▸ **Activity**:
How many lines in the records below hold the string "each"? Please answer with the number and nothing more.

▸ **Input material**:

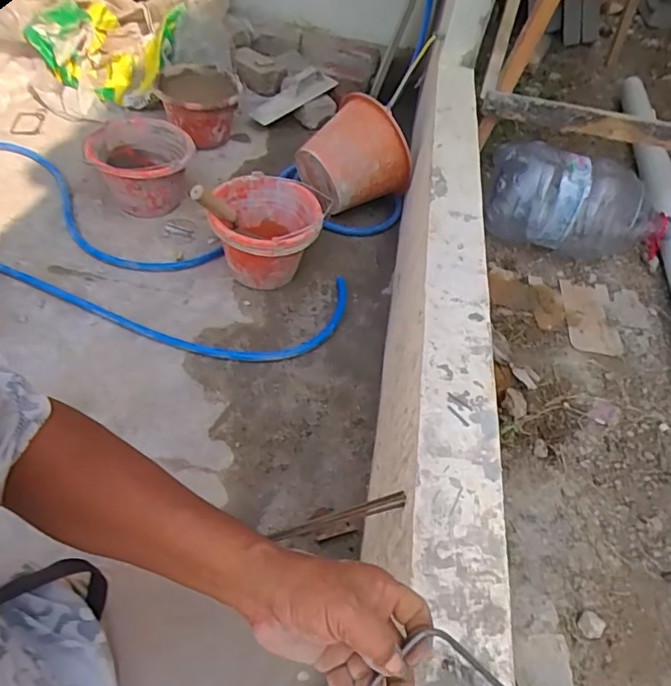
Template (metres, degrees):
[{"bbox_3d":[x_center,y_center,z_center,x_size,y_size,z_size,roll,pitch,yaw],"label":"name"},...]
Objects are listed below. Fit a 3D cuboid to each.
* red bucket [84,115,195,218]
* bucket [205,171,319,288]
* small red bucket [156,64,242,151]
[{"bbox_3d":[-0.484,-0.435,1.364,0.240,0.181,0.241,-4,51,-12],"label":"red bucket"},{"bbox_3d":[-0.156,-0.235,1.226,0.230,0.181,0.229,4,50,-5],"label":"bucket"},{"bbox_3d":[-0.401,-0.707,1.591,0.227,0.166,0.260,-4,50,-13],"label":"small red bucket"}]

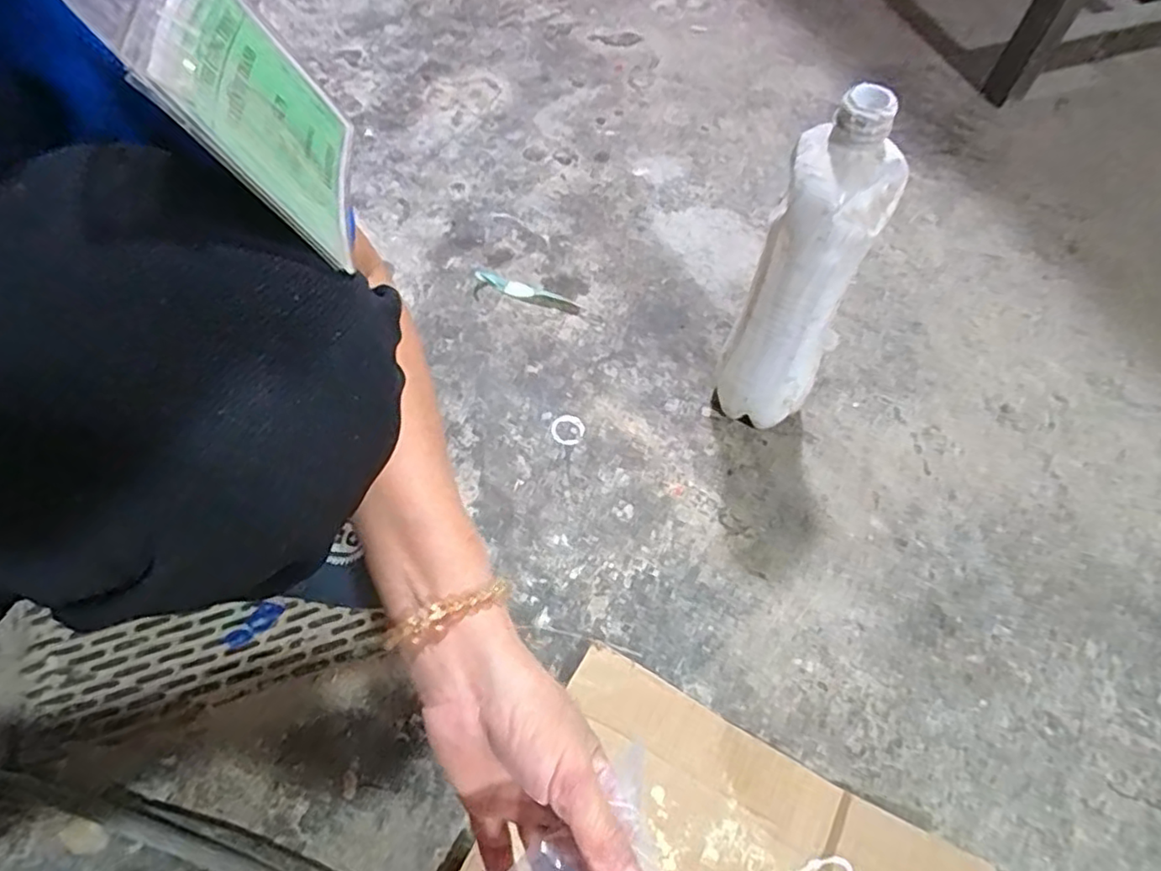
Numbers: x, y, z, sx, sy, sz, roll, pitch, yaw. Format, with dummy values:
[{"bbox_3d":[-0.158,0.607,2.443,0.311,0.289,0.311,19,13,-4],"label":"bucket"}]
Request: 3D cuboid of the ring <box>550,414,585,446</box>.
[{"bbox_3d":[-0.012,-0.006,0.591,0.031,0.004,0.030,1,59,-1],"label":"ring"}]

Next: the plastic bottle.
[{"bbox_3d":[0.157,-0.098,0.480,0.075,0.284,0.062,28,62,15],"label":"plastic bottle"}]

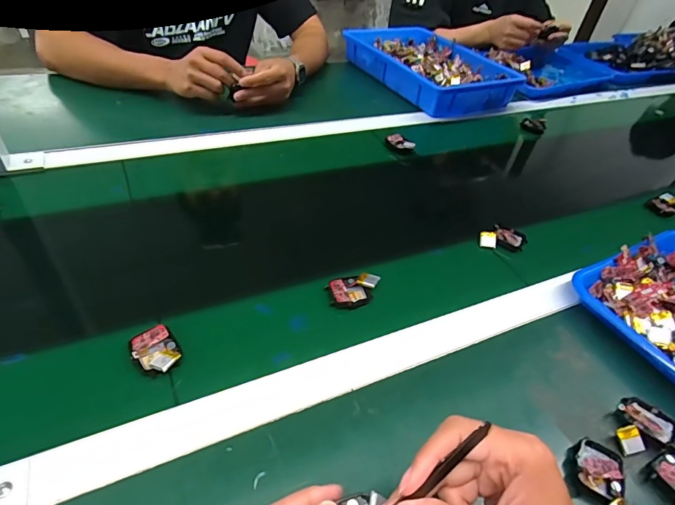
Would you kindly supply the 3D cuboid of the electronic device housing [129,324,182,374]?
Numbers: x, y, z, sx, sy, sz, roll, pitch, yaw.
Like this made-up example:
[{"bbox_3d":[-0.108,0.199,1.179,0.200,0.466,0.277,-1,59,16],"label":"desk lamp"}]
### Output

--

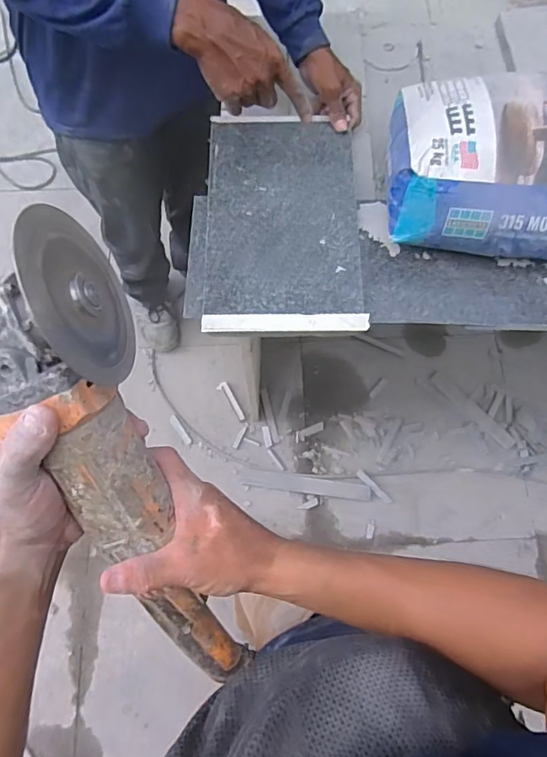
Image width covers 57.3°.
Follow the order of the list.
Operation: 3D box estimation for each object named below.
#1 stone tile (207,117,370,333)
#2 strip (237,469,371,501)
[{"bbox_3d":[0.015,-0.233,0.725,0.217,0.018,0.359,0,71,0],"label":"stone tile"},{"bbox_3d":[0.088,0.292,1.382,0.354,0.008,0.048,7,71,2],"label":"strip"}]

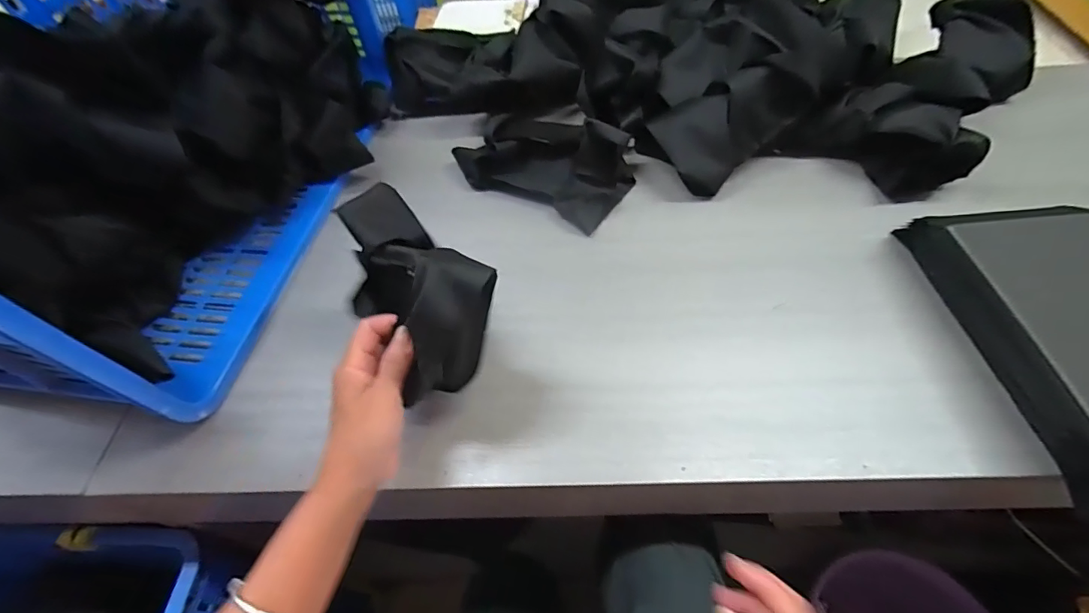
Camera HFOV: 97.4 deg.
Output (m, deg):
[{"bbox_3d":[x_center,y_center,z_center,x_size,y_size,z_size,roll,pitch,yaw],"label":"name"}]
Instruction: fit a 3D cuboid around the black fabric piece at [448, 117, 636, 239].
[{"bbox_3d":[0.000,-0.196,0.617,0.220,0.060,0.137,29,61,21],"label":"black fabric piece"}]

▸ **Written reply**:
2